S’en sont suivis des démonstrations toutes plus intéressantes les unes que les autres, et d’une grande clarté.

Qui dit modélisation, dit modèle. Pour exemple, celui de la croissance de la population chinoise avait été mis en équation, « pour mettre au point la politique de l’enfant unique ». Mais pas facile de concentrer dans des x, des y ou des z, l’ensemble des données. C’est le cas du grand Pythagore qui a « mis la musique en nombre », en divisant par exemple la longueur d’une corde de musique par deux, « le sol que vous aviez joué sera obtenu dans son octave supérieur. Mais on s’est aperçu ensuite que le son variait avec la pression atmosphérique ».

La modélisation implique donc « une très bonne connaissance du phénomène réel ». Cette fois c’est de Galilée dont on parle : « Il avait compris que la fréquence des oscillations du pendule ne dépend pas uniquement de sa masse, mais aussi de la longueur du câble », rapporte Cédric Villani, en faisant balancer sa montre à gousset, on est projeté un court instant dans une chaire d’enseignement du XVIIIème siècle.

Modélisation des avions sans ailes

Le Colloque avait commencé en chansons, appréciées de Cédric Villani

Modéliser, modéliser, ce n’est pas toujours facile, « de grands scientifique se sont fourvoyés, c’est le cas de Lord Kelvin, pourtant le plus grand physicien du monde ». En voulant calculer l’âge de la Terre, il aboutit à 60 millions d’années, loin des 4,5 milliards d’années, calculées par la communauté scientifique depuis. « L’erreur ne vient pas des maths, mais du postulat que la terre était un solide, alors qu’elle est formée de fluides ». Mayotte fait d’ailleurs son expérience magmatique.
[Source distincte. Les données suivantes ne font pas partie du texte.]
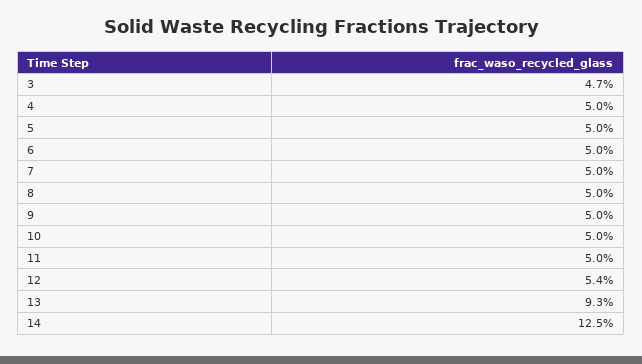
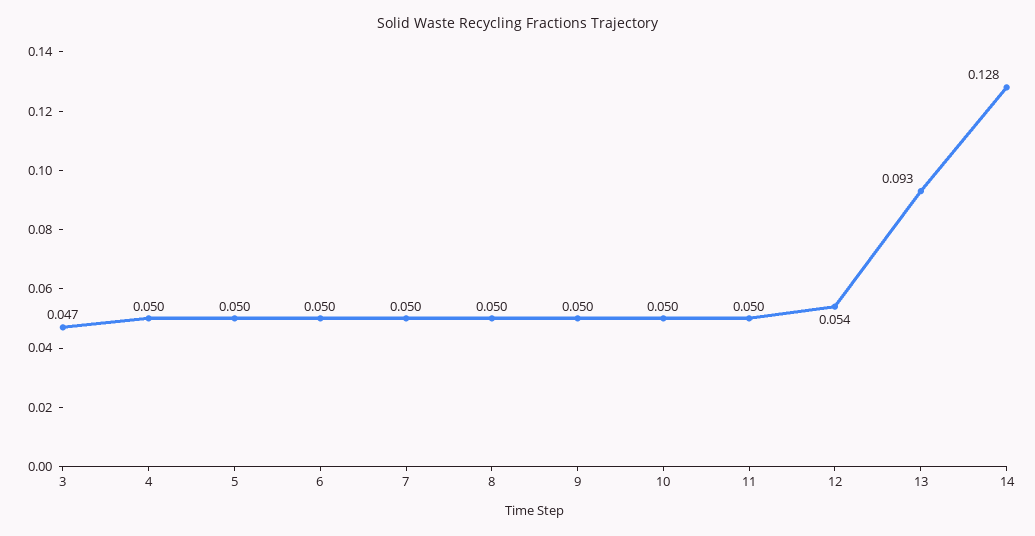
14: 0.125 -> 0.128

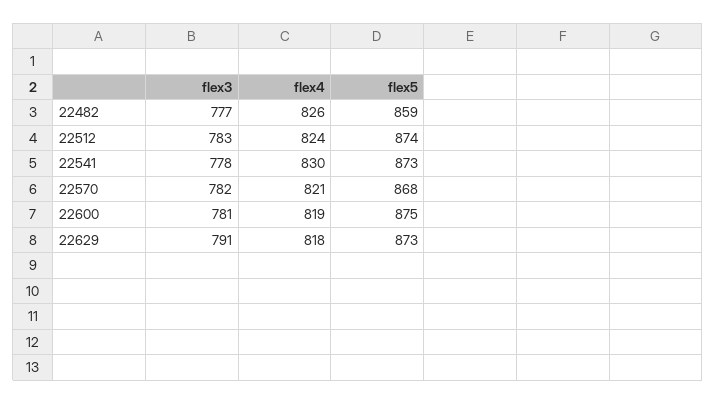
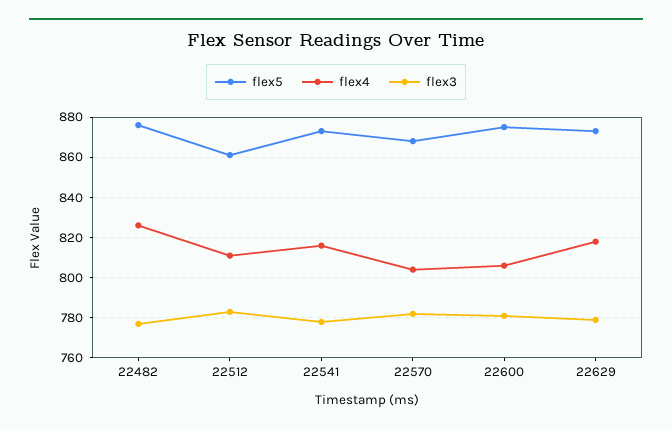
flex5, 22482: 859 -> 875
flex4, 22512: 824 -> 810
flex5, 22512: 874 -> 860
flex4, 22541: 830 -> 815
flex4, 22570: 821 -> 805
flex4, 22600: 819 -> 805
flex3, 22629: 791 -> 780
Parfois même, il s’agit de déjouer les apparences. « Lorsqu’il a fallu renforcer certaines zones de carlingues des avions de combat pendant la 2ème Guerre mondiale, on a commencé à élaborer des statistiques sur les parties touchées. Quand les mathématiciens ont expliqué qu’il fallait au contraire s’intéresser aux autres parties de l’avion, celles qui ne sont pas constatées sont sûrement à l’origine de la chute d’avions qui ne sont jamais revenus. »

Cédric Villani note qu’il y a de moins en moins de limite à la complexité des modèles, « on le voit avec celui de la collision des trous noirs pour observer les ondes gravitationnelles ». On arrive même à reproduire des modèles sans les comprendre, « c’est le cas des voitures qui avancent sans chauffeur sans qu’on ait étudié la méthode de conduite ». Avec le risque d’une « grande humiliation », dans le cas où on arriverait à se dire, « finalement, les modèles on s’en fiche, le plus importants, c’est d’additionner des exemples ! ».
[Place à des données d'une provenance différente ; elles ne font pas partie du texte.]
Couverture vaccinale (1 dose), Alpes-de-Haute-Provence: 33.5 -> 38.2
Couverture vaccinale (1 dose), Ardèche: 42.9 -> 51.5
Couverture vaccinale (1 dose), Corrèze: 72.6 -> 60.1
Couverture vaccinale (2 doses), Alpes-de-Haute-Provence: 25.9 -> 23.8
La chauve-souris chante pour ne pas sombrer

Le mathématicien met la chauve-souris en équations

Dernière modélisation qu’il avait proposée dans un moment de surbooking après l’obtention de sa médaille Fields, en 2010, « la mathématique de la chauve-souris ». Le génie note ses deux particularités : leur vol, « erratique par rapport aux autres oiseaux », et l’écholocation, ce signal que ce volatile aveugle envoie pour connaître sa position, et qui lui revient après avoir buté sur un obstacle par exemple, « grâce au temps mis par ce retour, elles sait à combien de distance elle est d’un objet ». « Mais on nous expliquait qu’un signal ne peut pas être à la fois localisé en temps, et en fréquence. Donc comment fait-elle pour à la fois localiser en continu l’insecte mobile qu’elle va manger ?

Comme pour l’effet Doppler, cette déformation du son que l’on connaît lorsque passe une ambulance, la chauve-souris va émettre des sons oscillants, « elle envoie des chants pour se localiser en temps et en fréquence. Elle a découvert la théorie des Ondelettes ! Avec une efficacité à 95%. »

Lorsqu’un tel agitateur de neurones est dans les parages, il ne faut pas le manquer, l’amphithéâtre n’était malgré tout qu’à moitié rempli au CUFR de Dembéni. Les enseignants de maths de l’île pourront profiter d’une séance ce samedi à 7h au collège Kwalé de Passamainty, lors d’une conférence pratique sur la modélisation, dans le cadre de la Fête de la Sciences.

Les personnes intéressées peuvent venir sur place dès 7h pour s’inscrire.